What courses do you teach?

At the undergrad level, I teach a second-year civil engineering course on the theory of structures, as well as a fourth-year course on precast concrete structures.

How does your research influence your teaching?

As a student at UBC I was lucky to learn from the nation’s pre-eminent researchers in earthquake engineering. That gave me a very strong understanding of how buildings perform in earthquakes and a fantastic foundation for my work. Now a researcher myself, I discuss my work with my students and incorporate it in my classes. My students are certainly familiar with my dislike of various aspects of the building code and my attempts to change it.

There’s currently an emphasis on Indigenizing the curriculum at UBC, and I’m working on a research project looking at the intersections of Indigenous design, structural engineering and material engineering. I’ll be learning about these areas of overlap and integration, which I can then bring into in my classes and teach to my students based on my experience.

Indigenizing the Engineering Profession

You mentioned an influential undergraduate research project. Do you have undergrads working in your lab?

Yes. Instead of a co-op term, students can work in my lab on a research project. They’ll typically work with a graduate student on testing, doing drawings or conducting literature reviews. This sees them working on interesting projects and learning cutting-edge technology.

ASSET Group website Research Work Experience

You’re chair of the Women in the School of Engineering Committee.
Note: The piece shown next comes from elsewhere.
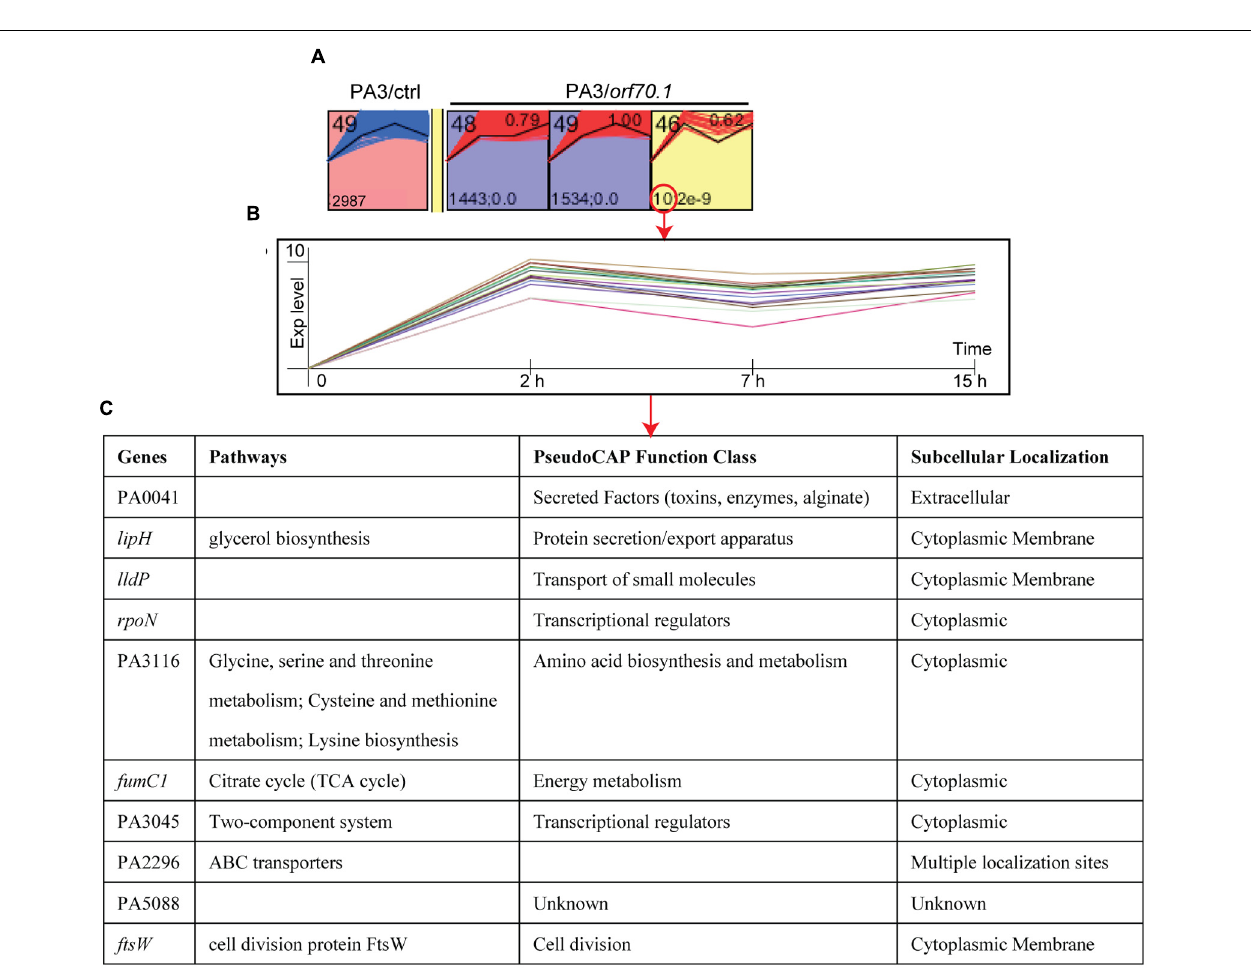
FIGURE 4 | STEM (Short Time-series Expression Miner) analysis of microarray data. A total of 49 model profiles are ordered by ID (top left). Each gene of PA3 was assigned to different model profiles based on the time series expression values (log ratios) from different experimental conditions (PA3/ctrl or PA3/ orf70.1 ). (A) Profiles with significant difference between the original set profile (PA3/ctrl) and comparison set profile (PA3/ orf70.1 ). The first expression values were transformed into 0. The expression pattern containing 2,987 PA3 genes was changed from profile 49 into profile 48 (1,443 genes, p = 0), 49 (1,534 genes, p = 0) and 46 (10 genes, p = 2 e − 9) when overexpressed gp70.1 in PA3. Profile 46 shows the minimum correlation ( r = 0.62, upper right). (B) Detailed model profile information of the most changed 10 genes in profile 46. (C) The information of pathway, function, and subcellular localization of the 10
Any reflections on women in engineering?

A lot of young women want to be engineers because they’d like to use their skills to make a difference in the world. Many focus on biomedical engineering, which is great, but I also think it’s important to highlight that all areas of engineering enable you to make a difference.

“If you can design a high-rise that is home to 400 people and stays up during an earthquake, you’ve saved a lot of lives. And if you can design a building that stays up during a disaster and that is still safe to live in afterwards, you’ve prevented 400 people from being without a home during a lengthy rebuilding process.”
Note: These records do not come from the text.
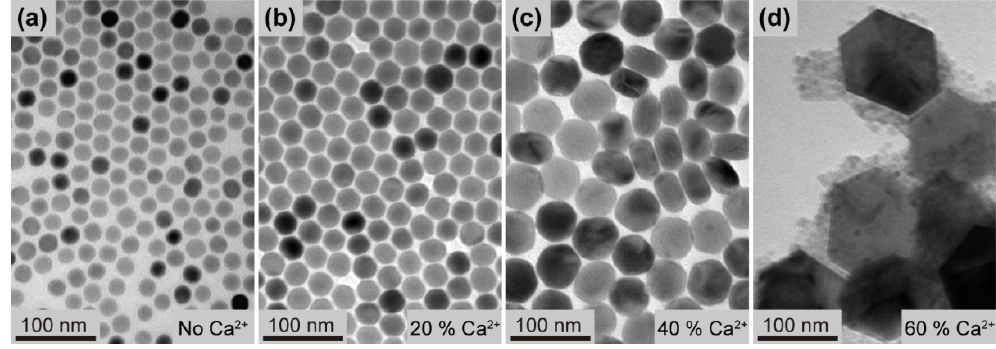
:Yb/Er (18/2 mol %) nanoparticles obtained in the Figure 5. TEM images of the NaYF 4 presence of ( a ) 0 mol %, ( b ) 20 mol %, ( c ) 40 mol %, and ( d ) 60 mol % of Ca 2+ dopant ions,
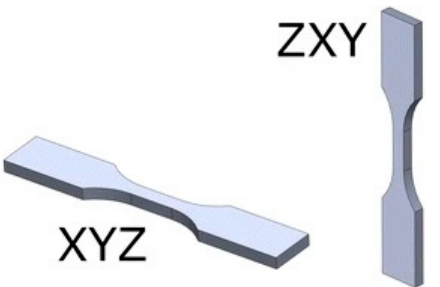
Figure 13. Printing directions. Reprinted from [43], © 2014, with permission from Springer Nature.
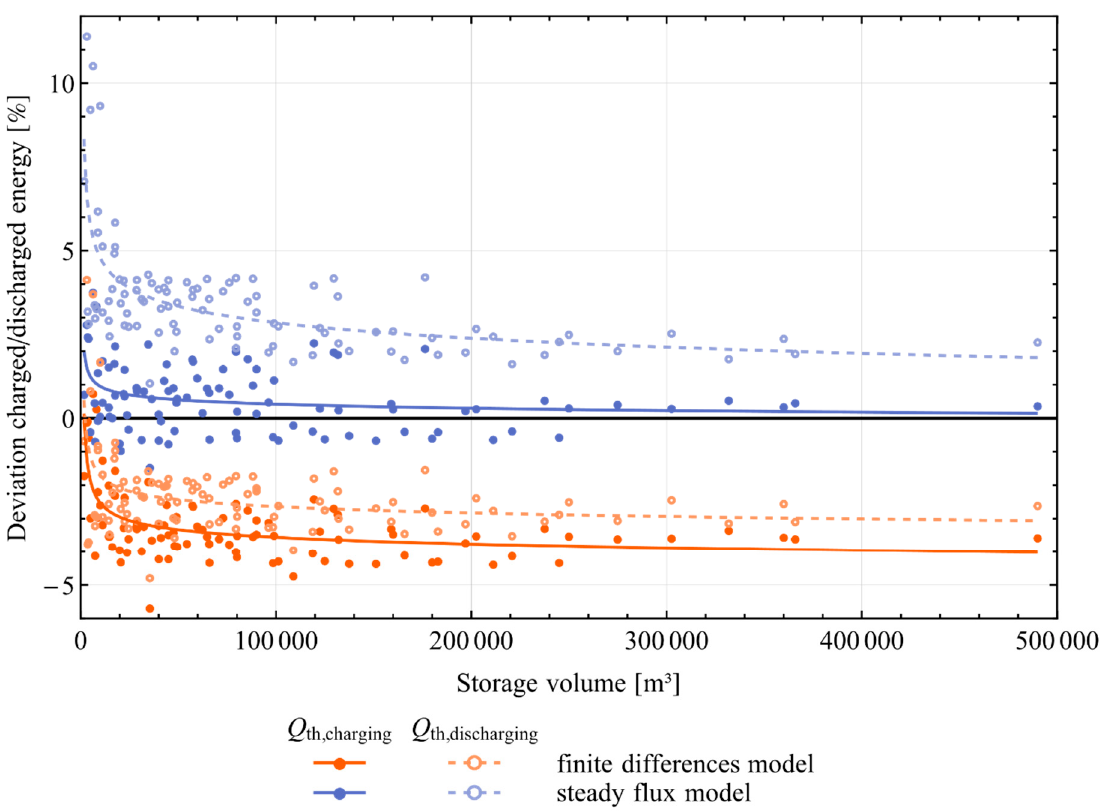
Figure 6. Relative deviation of charged and discharged thermal energy between MoBTES and FEFLOW for different storage system layouts.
Anything else you want to share?

Engineering is a great four-year professional degree. Even if you are considering other professions – like teaching, medicine, architecture, law or virtually anything else that requires additional schooling beyond undergrad – why not get an engineering degree first? You’ll become really good at solving problems, which is a skill you can use in any field. I know some people who did engineering followed by a law degree and are now in high demand in patent, technology and construction law. A strong applied science background can also set you up for success in business, management and politics. Our province’s Minister of Emergency Management and Climate Readiness is an alumna of UBC Civil Engineering.